販売部数1位!ファッション誌「リンネル」を支持する「暮らし系女子」とは?

 1997年をピークに22年連続で出版販売額が減少し続けている月刊誌。インターネットやスマートフォンの登場により、情報はわざわざ書店で買う必要がないと思う人が増えたのではないだろうか。そんな厳しい出版業界の中でも売上を伸ばし続けている月刊誌がある。宝島社が発刊するファッション雑誌「リンネル」だ。

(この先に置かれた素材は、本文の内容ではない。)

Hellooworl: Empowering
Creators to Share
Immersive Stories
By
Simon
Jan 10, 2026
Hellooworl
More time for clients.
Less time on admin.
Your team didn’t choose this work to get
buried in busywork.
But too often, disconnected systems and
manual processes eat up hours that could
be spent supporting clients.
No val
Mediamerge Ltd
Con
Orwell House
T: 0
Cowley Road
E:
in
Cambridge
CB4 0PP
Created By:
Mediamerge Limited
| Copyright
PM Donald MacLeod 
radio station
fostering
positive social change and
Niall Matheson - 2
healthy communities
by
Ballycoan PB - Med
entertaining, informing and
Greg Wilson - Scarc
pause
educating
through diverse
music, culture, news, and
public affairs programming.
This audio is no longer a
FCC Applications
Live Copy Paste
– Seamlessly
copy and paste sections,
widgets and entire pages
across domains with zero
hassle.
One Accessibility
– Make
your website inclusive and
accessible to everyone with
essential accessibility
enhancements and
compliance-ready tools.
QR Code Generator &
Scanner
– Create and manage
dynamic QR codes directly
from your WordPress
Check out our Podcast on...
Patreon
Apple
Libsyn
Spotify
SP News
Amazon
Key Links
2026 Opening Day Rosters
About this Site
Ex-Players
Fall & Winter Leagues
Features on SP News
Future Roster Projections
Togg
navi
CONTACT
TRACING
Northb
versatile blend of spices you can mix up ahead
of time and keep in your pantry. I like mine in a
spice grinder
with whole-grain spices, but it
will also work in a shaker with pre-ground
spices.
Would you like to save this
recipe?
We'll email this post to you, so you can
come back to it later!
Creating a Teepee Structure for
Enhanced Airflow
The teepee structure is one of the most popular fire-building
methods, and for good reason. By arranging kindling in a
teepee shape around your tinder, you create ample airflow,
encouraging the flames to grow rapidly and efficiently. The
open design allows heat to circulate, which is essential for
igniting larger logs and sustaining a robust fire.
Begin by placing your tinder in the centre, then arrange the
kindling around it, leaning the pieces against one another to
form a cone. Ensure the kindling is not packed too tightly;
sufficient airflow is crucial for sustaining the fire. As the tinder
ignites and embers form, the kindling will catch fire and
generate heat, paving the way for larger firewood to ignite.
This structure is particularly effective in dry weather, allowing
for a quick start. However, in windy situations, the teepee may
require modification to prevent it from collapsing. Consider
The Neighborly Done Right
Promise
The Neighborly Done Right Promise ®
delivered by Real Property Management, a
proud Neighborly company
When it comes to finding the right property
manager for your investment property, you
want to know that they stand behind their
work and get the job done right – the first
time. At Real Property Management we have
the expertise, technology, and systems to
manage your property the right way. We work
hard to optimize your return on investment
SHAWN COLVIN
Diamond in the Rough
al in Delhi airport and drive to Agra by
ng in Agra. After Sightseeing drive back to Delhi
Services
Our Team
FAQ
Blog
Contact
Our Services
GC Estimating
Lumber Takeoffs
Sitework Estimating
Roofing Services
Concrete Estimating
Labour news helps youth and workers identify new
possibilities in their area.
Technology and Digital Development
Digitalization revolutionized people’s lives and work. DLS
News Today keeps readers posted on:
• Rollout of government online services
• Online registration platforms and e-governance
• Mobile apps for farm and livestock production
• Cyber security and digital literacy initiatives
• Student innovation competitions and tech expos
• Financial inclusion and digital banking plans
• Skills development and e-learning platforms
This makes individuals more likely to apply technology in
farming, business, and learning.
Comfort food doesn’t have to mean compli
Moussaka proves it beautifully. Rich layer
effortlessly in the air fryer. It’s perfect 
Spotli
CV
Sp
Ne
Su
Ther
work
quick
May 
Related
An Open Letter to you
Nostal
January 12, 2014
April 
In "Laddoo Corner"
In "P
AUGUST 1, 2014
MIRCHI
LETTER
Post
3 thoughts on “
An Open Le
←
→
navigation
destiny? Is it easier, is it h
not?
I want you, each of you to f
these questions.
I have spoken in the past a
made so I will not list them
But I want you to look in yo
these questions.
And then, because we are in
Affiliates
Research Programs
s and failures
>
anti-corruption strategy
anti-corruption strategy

2019年下半期の販売部数が前年同期比伸長率122%と部数を伸ばし、書店、コンビニの両方でファッション誌販売部数二期連続1位になるなど破竹の勢いだ。

 この「リンネル」は“丁寧で心地よい暮らし”をコンセプトにしたファッション&ライフスタイル情報がメインの雑誌で、「暮らし系女子」と称される読者の年齢層は10代〜60代とかなり幅広い。定価1250円と月刊誌としてはやや高く感じる価格設定だが、ハンディ扇風機やステンレスボトルなどといった普段使いしやすい雑貨が付録についているため、その付録目当ての読者も少なくない。

 「リンネル」のヒットの理由は豪華な付録だけでなく、コンセプトにもなっているいわゆる“丁寧な暮らし”のブームも大きな要因のひとつだという。

「リンネルが創刊された2010年、同時期に“丁寧な暮らし”が注目されはじめました。ギラギラした張り切ったおしゃれをするのではなく、ゆったりとした自然素材のワンピースを着て、普段サッと済ませてしまいがちな家事にこだわりを見つけ、裁縫や刺繍を楽しんだり、休日はカフェと骨董市をめぐるような余裕のある暮らしを心がけることですね。普段の何気ないオフの時間も充実させたいと考える女性の憧れの生活です。」(出版業界関係者)

 インスタグラムではハッシュタグ「#丁寧な暮らし」をつけた投稿が170万投稿にものぼり、自作のぬか床を紹介する動画や、果実酒をつくってみた記録など暮らし系女子たちのさまざまな“丁寧な暮らし”が投稿されている。

 インターネットやスマホなどの機械の普及した今、暮らし系女子は敢えて紙媒体の「リンネル」を手に取ることで、効率化や時短がばかりが求められる現代社会から距離を置いて、暮らしのゆとりを楽しんでいるのだろう。